English rules and decision to the relation which existed between the court of chancery and the courts of common law in England were very different from those between the high court’s and mofussils courts in India  as they were also the respective powers and functions of these courts.
In India, in view of its large cultural diversity, and for various social circumstances, different factual circumstances may warrant circumstances for protection. The broad principles of the English decisions may apply, particularly those based on equity, though the ratio itself may not act as a binding precedent" 
The equity in England developed in way back sixteenth century and is working as a part of legislature now. The importance of equity was greater emphasized than the common law system.
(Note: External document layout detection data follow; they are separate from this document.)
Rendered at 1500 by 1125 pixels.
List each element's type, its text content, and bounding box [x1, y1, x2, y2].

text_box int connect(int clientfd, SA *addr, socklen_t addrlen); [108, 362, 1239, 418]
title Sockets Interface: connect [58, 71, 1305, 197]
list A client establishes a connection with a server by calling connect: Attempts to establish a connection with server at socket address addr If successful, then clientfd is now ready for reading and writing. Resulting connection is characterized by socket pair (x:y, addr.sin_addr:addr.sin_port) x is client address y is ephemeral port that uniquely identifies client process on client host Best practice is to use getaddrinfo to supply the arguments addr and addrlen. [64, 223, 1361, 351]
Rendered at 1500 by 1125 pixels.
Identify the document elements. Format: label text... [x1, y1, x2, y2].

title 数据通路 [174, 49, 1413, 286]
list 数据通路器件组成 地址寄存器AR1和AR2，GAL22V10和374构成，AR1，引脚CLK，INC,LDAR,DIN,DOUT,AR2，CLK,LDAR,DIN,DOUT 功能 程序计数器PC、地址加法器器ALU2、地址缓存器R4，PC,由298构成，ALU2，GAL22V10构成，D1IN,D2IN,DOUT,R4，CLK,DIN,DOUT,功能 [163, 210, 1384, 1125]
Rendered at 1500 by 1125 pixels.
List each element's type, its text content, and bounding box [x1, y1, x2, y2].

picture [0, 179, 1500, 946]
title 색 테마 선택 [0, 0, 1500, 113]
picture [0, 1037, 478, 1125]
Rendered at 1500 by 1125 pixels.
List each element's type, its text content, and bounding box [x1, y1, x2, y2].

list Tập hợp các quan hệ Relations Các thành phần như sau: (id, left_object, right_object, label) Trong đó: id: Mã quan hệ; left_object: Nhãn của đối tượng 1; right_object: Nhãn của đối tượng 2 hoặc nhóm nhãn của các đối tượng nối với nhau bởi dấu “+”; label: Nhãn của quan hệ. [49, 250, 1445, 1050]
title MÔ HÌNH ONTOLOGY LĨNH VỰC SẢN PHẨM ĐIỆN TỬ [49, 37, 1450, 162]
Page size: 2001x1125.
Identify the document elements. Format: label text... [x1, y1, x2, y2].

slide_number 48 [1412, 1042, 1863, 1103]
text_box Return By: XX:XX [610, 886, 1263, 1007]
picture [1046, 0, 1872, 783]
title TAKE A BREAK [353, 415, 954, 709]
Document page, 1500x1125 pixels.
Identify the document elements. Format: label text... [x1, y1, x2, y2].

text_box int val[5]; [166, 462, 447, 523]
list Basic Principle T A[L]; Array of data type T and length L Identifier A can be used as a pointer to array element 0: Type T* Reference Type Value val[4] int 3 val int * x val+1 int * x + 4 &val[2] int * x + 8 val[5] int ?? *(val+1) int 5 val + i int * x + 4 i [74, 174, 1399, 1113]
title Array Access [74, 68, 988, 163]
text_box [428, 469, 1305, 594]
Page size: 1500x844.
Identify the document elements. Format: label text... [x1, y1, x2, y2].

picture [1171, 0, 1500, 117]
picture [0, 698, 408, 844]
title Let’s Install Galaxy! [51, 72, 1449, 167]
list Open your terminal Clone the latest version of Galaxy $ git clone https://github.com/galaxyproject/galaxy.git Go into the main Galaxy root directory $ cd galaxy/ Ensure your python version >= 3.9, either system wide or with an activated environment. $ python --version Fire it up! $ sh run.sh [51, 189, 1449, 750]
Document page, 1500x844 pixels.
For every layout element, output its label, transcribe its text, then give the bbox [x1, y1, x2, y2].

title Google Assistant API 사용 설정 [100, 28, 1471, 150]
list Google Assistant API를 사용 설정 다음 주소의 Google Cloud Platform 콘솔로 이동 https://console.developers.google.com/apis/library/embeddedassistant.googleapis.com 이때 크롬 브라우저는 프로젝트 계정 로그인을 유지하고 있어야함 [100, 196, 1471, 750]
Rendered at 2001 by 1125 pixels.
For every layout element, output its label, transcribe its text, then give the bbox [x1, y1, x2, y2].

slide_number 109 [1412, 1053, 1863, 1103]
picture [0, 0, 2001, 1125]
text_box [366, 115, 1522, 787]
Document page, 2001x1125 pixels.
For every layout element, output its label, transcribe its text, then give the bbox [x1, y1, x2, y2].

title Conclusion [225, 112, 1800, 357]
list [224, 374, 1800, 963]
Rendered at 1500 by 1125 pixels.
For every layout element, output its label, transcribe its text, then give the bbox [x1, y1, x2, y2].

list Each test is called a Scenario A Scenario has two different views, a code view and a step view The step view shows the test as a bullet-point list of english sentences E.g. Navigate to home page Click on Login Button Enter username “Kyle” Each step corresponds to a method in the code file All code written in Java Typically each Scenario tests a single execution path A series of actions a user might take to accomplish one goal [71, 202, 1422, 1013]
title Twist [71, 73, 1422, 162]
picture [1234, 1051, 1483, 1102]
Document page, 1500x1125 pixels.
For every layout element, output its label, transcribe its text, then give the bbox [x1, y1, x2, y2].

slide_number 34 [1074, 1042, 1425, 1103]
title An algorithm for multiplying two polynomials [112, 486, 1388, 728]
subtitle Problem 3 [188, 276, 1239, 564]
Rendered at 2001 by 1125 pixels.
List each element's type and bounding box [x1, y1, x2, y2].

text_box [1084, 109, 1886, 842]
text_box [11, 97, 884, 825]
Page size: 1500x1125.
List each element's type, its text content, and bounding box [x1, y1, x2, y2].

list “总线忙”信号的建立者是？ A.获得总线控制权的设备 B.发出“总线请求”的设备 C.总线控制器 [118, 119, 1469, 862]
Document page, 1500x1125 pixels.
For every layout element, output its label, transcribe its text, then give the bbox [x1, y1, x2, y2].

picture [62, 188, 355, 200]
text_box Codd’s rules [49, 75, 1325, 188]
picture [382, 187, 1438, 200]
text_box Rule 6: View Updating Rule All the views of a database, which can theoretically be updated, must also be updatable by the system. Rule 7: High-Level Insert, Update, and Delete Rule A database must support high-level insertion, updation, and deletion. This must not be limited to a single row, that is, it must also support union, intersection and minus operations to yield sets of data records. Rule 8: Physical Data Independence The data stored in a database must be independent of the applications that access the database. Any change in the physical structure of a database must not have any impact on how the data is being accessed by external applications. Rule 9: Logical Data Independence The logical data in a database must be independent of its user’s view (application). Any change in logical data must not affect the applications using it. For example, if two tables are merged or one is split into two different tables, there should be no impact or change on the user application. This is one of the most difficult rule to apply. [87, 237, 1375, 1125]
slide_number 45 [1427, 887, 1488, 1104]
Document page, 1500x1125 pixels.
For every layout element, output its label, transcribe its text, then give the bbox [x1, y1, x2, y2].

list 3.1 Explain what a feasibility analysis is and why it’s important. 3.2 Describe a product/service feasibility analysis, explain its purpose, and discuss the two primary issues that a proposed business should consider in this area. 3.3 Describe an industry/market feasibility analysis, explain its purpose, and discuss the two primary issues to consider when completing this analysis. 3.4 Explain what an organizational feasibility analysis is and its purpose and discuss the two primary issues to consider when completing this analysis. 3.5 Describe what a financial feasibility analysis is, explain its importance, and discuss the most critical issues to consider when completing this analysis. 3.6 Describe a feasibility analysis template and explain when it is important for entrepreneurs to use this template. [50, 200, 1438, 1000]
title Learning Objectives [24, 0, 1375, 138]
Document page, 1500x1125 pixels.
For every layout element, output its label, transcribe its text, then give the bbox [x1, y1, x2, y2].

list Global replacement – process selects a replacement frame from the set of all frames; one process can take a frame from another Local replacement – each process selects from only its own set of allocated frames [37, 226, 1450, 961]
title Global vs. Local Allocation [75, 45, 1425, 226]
During the centuries it developed and gained an importance in England and slowly it reflected in Indian legal system too. In India it developed through various statues and today there are several acts which have passed and are working by equities principles. The legality of equity has radically gained in significance in recent years as well in the past. The importance of equity is greatly emphasized in India too which I have explained in my paper in part 4.1.In England equity stated to get less importance and it was then made as a part of legislature. Today, equity has itself gained an importance in India and various acts works with its principle.